The sudden fall of such a historic city rattled Western powers, and stoked fears of the spread of fundamentalist groups. A few months later, French and Malian troops launched a counteroffensive and re-took the major population centres of northern Mali. Since then, the region has lived under a precarious peace, monitored by a UN peacekeeping mission.

The lyrics of Elwan reflect the perspective of an older generation that mourns the latest changes to their homeland. They also capture the resignation of Touaregs who realize they are caught between a rock and a hard place: On the one hand, they have fought for generations for more autonomy from the central government; on the other, the most effective opposition is in the hand of Islamic fundamentalists who wish to wipe out their traditional culture. You can feel this mournfulness in the track “Tenere Taqqal”:

The Tenere has become an upland of thorns;

Where elephants fight each other, crushing tender grass under foot.

The gazelles have found refuge high in the mountains;

The birds no longer return to their nests at night;

The camps have all fled.

You can read the bitterness on the faces of the innocents;

During this difficult and bruising time;

In which all solidarity is gone.

Tenere Taqqal: 


The music on this album also reflects a more mellow sound – the hard guitar riffs and propelling rhythms of previous Tinariwen albums are now mostly replaced with introspective, reflective melodies. It is almost as if the group now seeks to leave a legacy for its successors, reminding them of their people’s dreams and imploring them to take it up for the new generation, when hopefully the bitterness of past conflicts and divisions can be overcome.

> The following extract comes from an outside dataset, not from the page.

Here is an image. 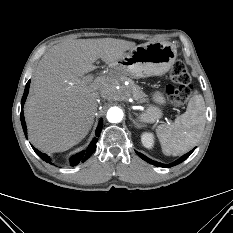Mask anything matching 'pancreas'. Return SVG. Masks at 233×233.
<instances>
[{"mask_svg": "<svg viewBox=\"0 0 233 233\" xmlns=\"http://www.w3.org/2000/svg\"><path fill=\"white\" fill-rule=\"evenodd\" d=\"M119 80L125 81L126 78L122 75L117 76ZM131 91H132V97L134 100H136L138 103H143L146 101V95L142 92V90L134 84V82L129 80V86H128Z\"/></svg>", "mask_w": 233, "mask_h": 233, "instance_id": "obj_1", "label": "pancreas"}]
</instances>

Even so, Tinariwen still find room to celebrate their culture’s love songs (as in the upbeat “Talyat”) and the power of women in the Touareg revolution (on the track “Asswat”). These are the two most danceable tracks in the album, and in fact, closely resemble the smoothed-out funk on Imarhan’s record. Could this be an example of the older generation relying on the younger upstarts for strength and inspiration?



Even without fully understanding the lyrics, both Imarhan and Elwan offer the listener a beautiful trip through the rhythms and generations of life in the Sahara desert. Personally, I find the “desert blues” genre so infectious because it manages to blend seemingly timeless rhythms and chants with modern-day electric fuzz and beats. At its best, music can provide another dimension to understand a people’s history, hopes, and anxieties. In their latest offerings, Tinariwen and Imarhan provide an intergenerational dialogue about life in the desert and in exile, about sorrow over past losses and division, and a nervous hope for a new age and new possibilities of expression.